Show that $3P_{\lceil n \rceil}-2=\sum_{k=1}^{A}\left(4-\left\lceil \frac{\pi(k)}{n}\right\rceil^2\right) $ We proposed a formula for calculating nth prime number using the prime counting function.
Where $\lfloor x\rfloor$ is the floor function and $\lceil x\rceil$ is a ceiling function.
$\pi(k)$ is prime counting function and $ P_n $ the nth prime number.
Let $A=\lfloor 2n\ln(n+1)\rfloor$
Where $n \ge 0.9 $ (n MUST be a decimal number). [why n must be a decimal number I don't know, we will leave that to the authors to explain to us the reason for it]
Formula for calculating the nth prime,
$$ 3P_{\lceil n \rceil}-2=\sum_{k=1}^{A}\left(4-\left\lceil \frac{\pi(k)}{n}\right\rceil^2\right)  $$
 A: Dusart showed that $\pi(n) \ge n (\log n + \log \log n - 1)$ for $n\ge 2$.  From it's not too hard to calculate that for any $n\ge 2$,
$$\pi(2n) \ge 2n (\log 2n + \log \log 2n - 1) \ge 2n( \log n + \log \log 2n - 0.307) > A.$$
In particular (ignoring very small values of $n$), for all values of $k$ in the sum, $\pi(k) < 2n$, which means the summand is never negative.  It is also precisely $0$ whenever $n < \pi(k) < 2n$.  So the only contribution is from $\pi(k) \le n$.

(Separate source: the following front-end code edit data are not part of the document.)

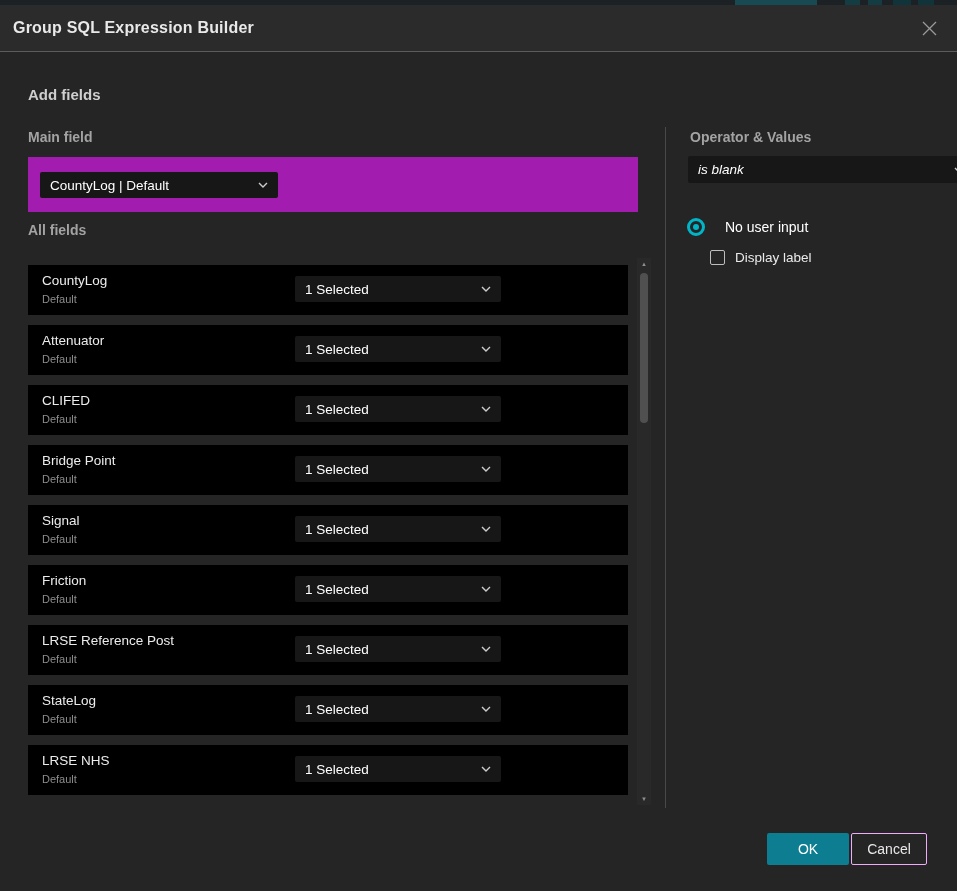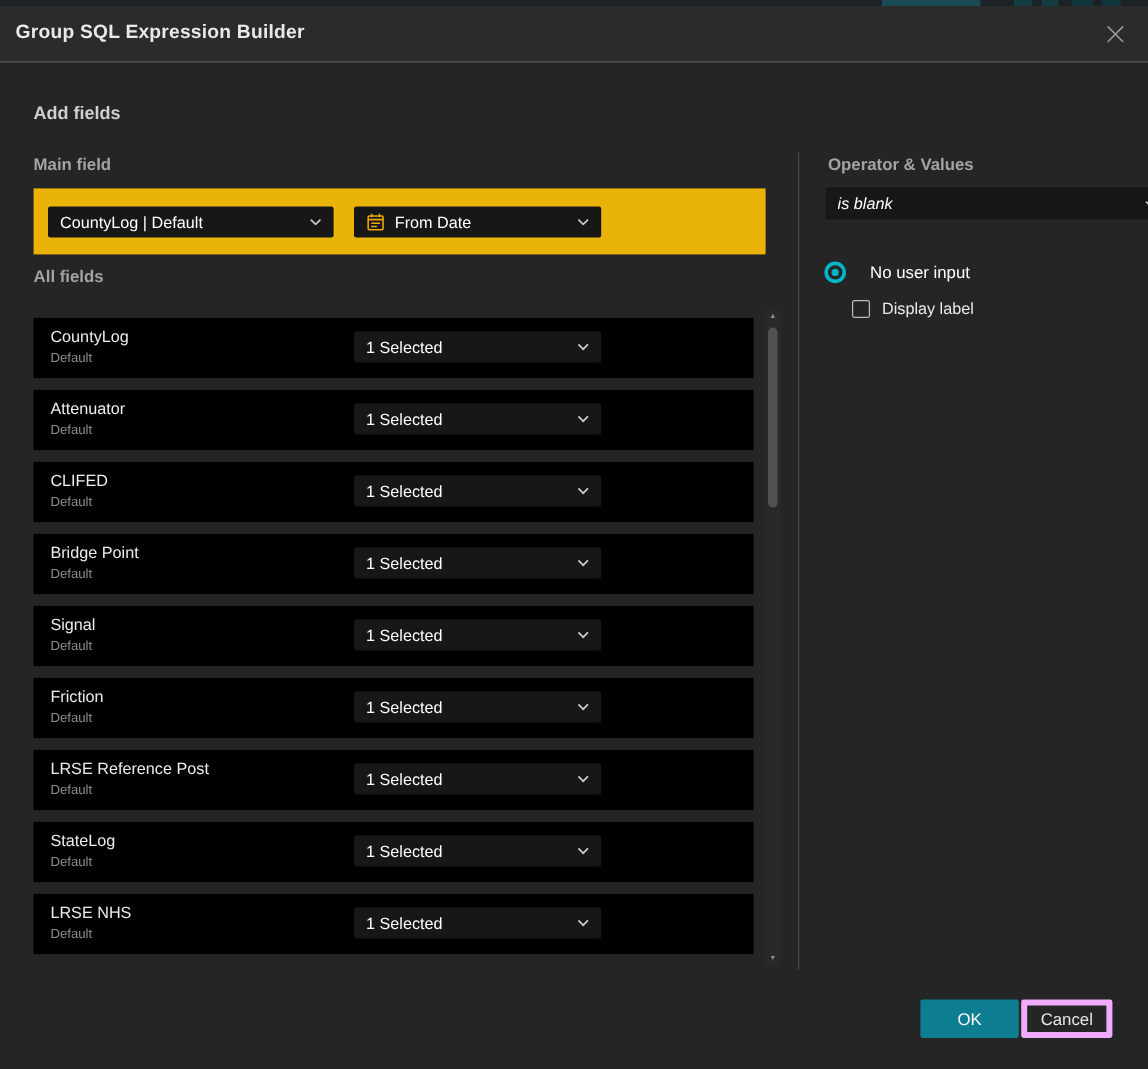--- a/index.html
+++ b/index.html
@@ -12,21 +12,21 @@
 
   .dialog{position:absolute;top:5px;left:0;width:957px;height:886px;background:#252525;}
   .dlg-header{position:absolute;top:0;left:0;width:100%;height:47px;background:#2b2b2b;
     border-bottom:1px solid #5c5c5c;display:flex;align-items:center;padding:0 18px 0 13px;}
   .dlg-title{font-size:16px;font-weight:700;color:#e9e9e9;letter-spacing:.2px;}
   .close-btn{margin-left:auto;width:20px;height:20px;display:flex;align-items:center;justify-content:center;cursor:pointer;}
 
   .section-title{position:absolute;left:28px;font-size:15px;font-weight:700;color:#cfcfcf;}
   .group-label{position:absolute;left:28px;font-size:14px;font-weight:700;color:#a3a3a3;}
 
-  .panel{position:absolute;background:#eab308;}
+  .panel{position:absolute;background:#a21caf;}
   .select{position:absolute;height:26px;background:#171717;border-radius:2px;display:flex;
     align-items:center;padding:0 10px;color:#ffffff;font-size:13.5px;cursor:pointer;}
   .select .grow{flex:1;}
   .select .txt{white-space:nowrap;overflow:hidden;}
 
   .rows{position:absolute;left:28px;top:260px;width:600px;}
   .field-row{position:relative;height:50px;background:#000000;margin-bottom:10px;}
   .field-row .fname{position:absolute;left:14px;top:8px;font-size:13.5px;color:#ececec;}
   .field-row .fsub{position:absolute;left:14px;top:28px;font-size:11px;color:#8d8d8d;}
   .field-row .select{left:267px;top:11px;width:206px;}
@@ -44,21 +44,21 @@
     border-radius:50%;background:#00b5c8;}
   .radio-label{margin-left:20px;font-size:14px;color:#ffffff;}
 
   .check-row{position:absolute;left:710px;top:245px;display:flex;align-items:flex-end;cursor:pointer;}
   .checkbox{width:15px;height:15px;border:1px solid #bdbdbd;border-radius:2px;background:transparent;flex:0 0 auto;}
   .check-label{margin-left:10px;font-size:13.5px;color:#eaeaea;}
 
   .btn{position:absolute;top:828px;height:32px;display:flex;align-items:center;justify-content:center;
     font-size:14px;border-radius:2px;cursor:pointer;}
   .btn-ok{left:767px;width:82px;background:#0d7e91;color:#ffffff;}
-  .btn-cancel{left:851px;width:76px;background:transparent;border:5px solid #f0abfc;color:#e8e8e8;}
+  .btn-cancel{left:851px;width:76px;background:transparent;border:1px solid #f0abfc;color:#e8e8e8;}
 </style>
 </head>
 <body>
 
 <div class="stage">
 
   <div class="bg-strip">
     <div class="bg-frag" style="left:735px;width:82px;background:#174a52;"></div>
     <div class="bg-frag" style="left:845px;width:15px;background:#143c43;"></div>
     <div class="bg-frag" style="left:868px;width:14px;background:#143c43;"></div>
@@ -81,35 +81,20 @@
 
     <div class="group-label" style="top:124px;">Main field</div>
     <div class="panel" style="left:28px;top:152px;width:610px;height:55px;">
       <div class="select" style="left:12px;top:15px;width:238px;">
         <span class="txt">CountyLog | Default</span>
         <span class="grow"></span>
         <svg width="10" height="6" viewBox="0 0 10 6">
             <path d="M1 1l4 4 4-4" fill="none" stroke="#cccccc" stroke-width="1.4"></path>
           </svg>
       </div>
-      <div class="select" style="left:267px;top:15px;width:206px;">
-        <svg width="16" height="16" viewBox="0 0 16 16" style="margin-right:8px;" fill="none" stroke="#f1a800" stroke-width="1.3">
-          <rect x="1.8" y="3" width="12.4" height="11.4" rx="1"></rect>
-          <line x1="1.8" y1="6" x2="14.2" y2="6"></line>
-          <line x1="4.8" y1="1.2" x2="4.8" y2="4"></line>
-          <line x1="11.2" y1="1.2" x2="11.2" y2="4"></line>
-          <line x1="4.3" y1="9" x2="11.7" y2="9"></line>
-          <line x1="4.3" y1="11.7" x2="9" y2="11.7"></line>
-        </svg>
-        <span class="txt">From Date</span>
-        <span class="grow"></span>
-        <svg width="10" height="6" viewBox="0 0 10 6">
-            <path d="M1 1l4 4 4-4" fill="none" stroke="#cccccc" stroke-width="1.4"></path>
-          </svg>
-      </div>
     </div>
 
     <div class="group-label" style="top:217px;">All fields</div>
     <div class="rows">
 
         <div class="field-row">
           <div class="fname">CountyLog</div>
           <div class="fsub">Default</div>
           <div class="select">
             <span class="txt">1 Selected</span>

Since $n$ is fractional, $\pi(k)$ is never exactly $n$.  The first value of $k$ for which $\pi(k) > n$ is $P_{\lceil n \rceil}$, so the last contributing term is $k=P_{\lceil n \rceil}-1$.  Meanwhile $\pi(k)$ is always positive except for the first term $\pi(1)=0$.  So the RHS simplifies to
$$4 + \underbrace{3 + 3 + \cdots + 3}_{P_{\lceil n \rceil}-2} + 0,$$
which is a very boring sum that simplifies to $3P_{\lceil n \rceil} - 2$ for elementary reasons that have nothing to do with number theory.  Consequently, this "formula" for the $n$th prime provides no insight whatsoever into the distribution of primes because it is essentially the trivial identity that $3p = \sum_1^p 3$.